Pledge of No First Use
Under a pledge of "no first use," nuclear nations declare that they will not use nuclear weapons in a preemptive attack and that the use of such weapons will be limited to retaliation. It is expected that this will reduce the political and military role of nuclear weapons as well as dependence on them and will serve as the first step toward their abolition. On the other hand, there is opposition to a pledge of "no first use" among some non-nuclear nations because it is believed it will weaken security provided by the nuclear umbrella.

Nuclear Weapon-free Zone Treaty
Under a nuclear weapon-free zone treaty, non-nuclear nations comprising a particular region sign a treaty under which they ban the manufacture, acquisition, testing of and other actions regarding nuclear weapons. Since the 1960s five such treaties have been signed in Latin America and the Caribbean, the South Pacific, Southeast Asia, Central Asia and Africa. A total of 119 nations and regions are party to these agreements, including Mongolia, whose nuclear-weapon free status as a single country was recognized by the U.N. General Assembly in 1998.

Nuclear weapons convention
A nuclear weapons convention would prohibit their development, testing, manufacture, and other actions and promote the disposal of existing nuclear weapons. In 2007 the governments of Costa Rica and Malaysia jointly submitted a draft of such a treaty to the United Nations, but it was not adopted. "The 2020 Vision: an Emergency Campaign to Ban Nuclear Weapons," promoted by Mayors for Peace (president, Hiroshima Mayor Tadatoshi Akiba) puts the enactment of the convention as one of the steps toward its goal.

Profiles of Panelists

Naoto Amaki. Born in Shimonoseki, Yamaguchi Prefecture, in 1947. Went to work at the Foreign Ministry after dropping out of the Faculty of Law at Kyoto University. Served as ambassador to Lebanon from 2001 to 2003. Was forced to retire after expressing opposition to the war in Iraq. Continues to work as a writer.

Yosuke Nakae. Born in Osaka in 1922. Went to work at the Foreign Ministry after graduating from the Faculty of Law at Kyoto University. Participated in negotiations for the normalization of relations between Japan and China. After serving as ambassador to Egypt and in other posts, served as ambassador to China from 1984 to 1987. Honorary chair of the Japan Society for Japan-China Relations.

Keiko Nakamura. Born in Kanagawa Prefecture in 1972. Received a graduate degree from the Monterey Institute of International Studies in 2001. Became secretary-general of Peace Depot in 2005. Conducts surveys and research and makes recommendations on policies with regard to a security framework that is not dependent on military force.

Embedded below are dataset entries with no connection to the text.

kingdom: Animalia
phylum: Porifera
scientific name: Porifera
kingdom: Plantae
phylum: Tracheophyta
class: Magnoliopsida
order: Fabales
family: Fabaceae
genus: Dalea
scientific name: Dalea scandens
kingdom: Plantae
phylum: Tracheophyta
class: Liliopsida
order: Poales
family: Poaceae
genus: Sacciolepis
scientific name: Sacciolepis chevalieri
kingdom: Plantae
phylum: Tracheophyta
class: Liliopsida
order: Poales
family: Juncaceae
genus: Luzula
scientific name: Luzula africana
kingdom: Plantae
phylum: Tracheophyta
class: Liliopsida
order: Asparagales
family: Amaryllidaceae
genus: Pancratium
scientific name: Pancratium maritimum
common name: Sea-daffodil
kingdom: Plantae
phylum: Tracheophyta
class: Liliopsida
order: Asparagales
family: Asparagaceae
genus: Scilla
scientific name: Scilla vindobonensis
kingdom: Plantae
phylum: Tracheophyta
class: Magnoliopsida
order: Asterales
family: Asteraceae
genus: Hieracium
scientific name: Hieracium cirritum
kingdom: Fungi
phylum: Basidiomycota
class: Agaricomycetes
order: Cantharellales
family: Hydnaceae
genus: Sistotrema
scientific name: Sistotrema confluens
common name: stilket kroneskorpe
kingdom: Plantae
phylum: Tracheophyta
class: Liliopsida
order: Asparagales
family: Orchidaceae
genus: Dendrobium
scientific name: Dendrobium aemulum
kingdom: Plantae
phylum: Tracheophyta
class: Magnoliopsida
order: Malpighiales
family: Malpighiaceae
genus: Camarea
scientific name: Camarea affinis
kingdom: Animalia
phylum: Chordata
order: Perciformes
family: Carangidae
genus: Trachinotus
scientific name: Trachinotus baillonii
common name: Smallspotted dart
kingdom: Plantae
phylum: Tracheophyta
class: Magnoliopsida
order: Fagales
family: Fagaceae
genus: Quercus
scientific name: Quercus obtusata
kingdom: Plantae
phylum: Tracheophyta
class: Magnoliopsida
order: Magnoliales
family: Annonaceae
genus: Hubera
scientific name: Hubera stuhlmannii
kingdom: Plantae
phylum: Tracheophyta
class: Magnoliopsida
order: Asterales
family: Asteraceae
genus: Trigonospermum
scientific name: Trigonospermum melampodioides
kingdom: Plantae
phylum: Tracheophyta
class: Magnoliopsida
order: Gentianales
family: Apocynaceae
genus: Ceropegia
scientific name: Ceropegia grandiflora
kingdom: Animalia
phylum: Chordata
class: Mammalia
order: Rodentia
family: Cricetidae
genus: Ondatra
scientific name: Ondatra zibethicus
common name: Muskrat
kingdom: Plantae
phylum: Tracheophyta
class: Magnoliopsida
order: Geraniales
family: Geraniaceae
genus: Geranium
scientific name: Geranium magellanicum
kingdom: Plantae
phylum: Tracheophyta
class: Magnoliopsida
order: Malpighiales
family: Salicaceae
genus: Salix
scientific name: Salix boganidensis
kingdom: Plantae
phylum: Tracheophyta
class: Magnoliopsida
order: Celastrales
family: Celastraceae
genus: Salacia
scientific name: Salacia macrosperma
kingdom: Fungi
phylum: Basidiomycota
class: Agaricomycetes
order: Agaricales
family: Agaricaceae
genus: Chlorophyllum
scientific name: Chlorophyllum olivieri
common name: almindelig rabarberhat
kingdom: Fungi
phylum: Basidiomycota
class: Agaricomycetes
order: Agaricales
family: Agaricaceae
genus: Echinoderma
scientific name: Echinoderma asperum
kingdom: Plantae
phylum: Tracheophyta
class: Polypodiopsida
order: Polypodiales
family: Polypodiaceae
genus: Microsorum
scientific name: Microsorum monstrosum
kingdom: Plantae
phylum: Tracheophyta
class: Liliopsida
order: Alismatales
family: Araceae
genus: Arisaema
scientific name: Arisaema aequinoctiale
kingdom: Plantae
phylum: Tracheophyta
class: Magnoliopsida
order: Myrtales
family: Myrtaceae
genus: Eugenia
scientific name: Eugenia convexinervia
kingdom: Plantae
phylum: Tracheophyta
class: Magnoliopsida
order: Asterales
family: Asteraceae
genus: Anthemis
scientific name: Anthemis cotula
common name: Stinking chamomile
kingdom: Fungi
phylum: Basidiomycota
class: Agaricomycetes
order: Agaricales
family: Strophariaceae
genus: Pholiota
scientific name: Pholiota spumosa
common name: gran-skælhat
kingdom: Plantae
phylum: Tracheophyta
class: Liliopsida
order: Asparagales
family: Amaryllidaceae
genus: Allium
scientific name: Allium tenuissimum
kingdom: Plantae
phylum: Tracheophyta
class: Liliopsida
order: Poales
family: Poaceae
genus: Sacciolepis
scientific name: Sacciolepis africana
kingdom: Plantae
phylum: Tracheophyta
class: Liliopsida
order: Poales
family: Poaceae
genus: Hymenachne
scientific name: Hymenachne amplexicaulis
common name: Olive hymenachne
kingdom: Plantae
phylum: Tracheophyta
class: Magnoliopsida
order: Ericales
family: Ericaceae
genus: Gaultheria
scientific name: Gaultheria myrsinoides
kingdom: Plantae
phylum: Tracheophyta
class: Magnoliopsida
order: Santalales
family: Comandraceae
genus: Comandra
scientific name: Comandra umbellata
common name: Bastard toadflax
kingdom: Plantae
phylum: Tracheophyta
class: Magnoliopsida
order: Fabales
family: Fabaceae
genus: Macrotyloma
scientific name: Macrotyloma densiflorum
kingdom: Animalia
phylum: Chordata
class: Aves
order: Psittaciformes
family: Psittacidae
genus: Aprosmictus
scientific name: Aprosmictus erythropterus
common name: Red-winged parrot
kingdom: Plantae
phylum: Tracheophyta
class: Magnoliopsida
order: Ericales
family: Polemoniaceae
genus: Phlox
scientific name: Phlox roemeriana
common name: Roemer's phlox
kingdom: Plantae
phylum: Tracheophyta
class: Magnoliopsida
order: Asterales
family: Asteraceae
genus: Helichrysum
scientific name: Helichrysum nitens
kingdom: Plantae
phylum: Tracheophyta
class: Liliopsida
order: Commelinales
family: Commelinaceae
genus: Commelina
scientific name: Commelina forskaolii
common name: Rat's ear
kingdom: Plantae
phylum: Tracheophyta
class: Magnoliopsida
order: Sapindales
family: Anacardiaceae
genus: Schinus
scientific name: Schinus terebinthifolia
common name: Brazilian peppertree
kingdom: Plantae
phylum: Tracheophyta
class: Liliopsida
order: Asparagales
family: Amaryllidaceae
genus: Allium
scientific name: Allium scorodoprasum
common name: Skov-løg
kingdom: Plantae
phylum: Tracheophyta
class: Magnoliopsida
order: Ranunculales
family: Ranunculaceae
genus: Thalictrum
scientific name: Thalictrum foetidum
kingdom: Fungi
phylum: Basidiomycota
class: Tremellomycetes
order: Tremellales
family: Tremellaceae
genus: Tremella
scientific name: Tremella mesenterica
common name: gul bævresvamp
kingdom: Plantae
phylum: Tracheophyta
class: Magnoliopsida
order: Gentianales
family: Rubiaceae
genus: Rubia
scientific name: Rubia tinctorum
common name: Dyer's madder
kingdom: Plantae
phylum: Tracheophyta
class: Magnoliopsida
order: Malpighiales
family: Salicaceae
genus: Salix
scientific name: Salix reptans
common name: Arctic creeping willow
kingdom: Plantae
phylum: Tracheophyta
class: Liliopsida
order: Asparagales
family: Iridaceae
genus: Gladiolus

Jiro Yamaguchi. Born in Okayama City in 1958. Graduated from the Faculty of Law at the University of Tokyo. Became a professor at Hokkaido University in 1993 and assumed his current post at the Advanced Institute for Law and Politics in 2000. Specializes in political science. Serves as chair of the Japanese Political Science Association and provides commentary on the new administration and other issues.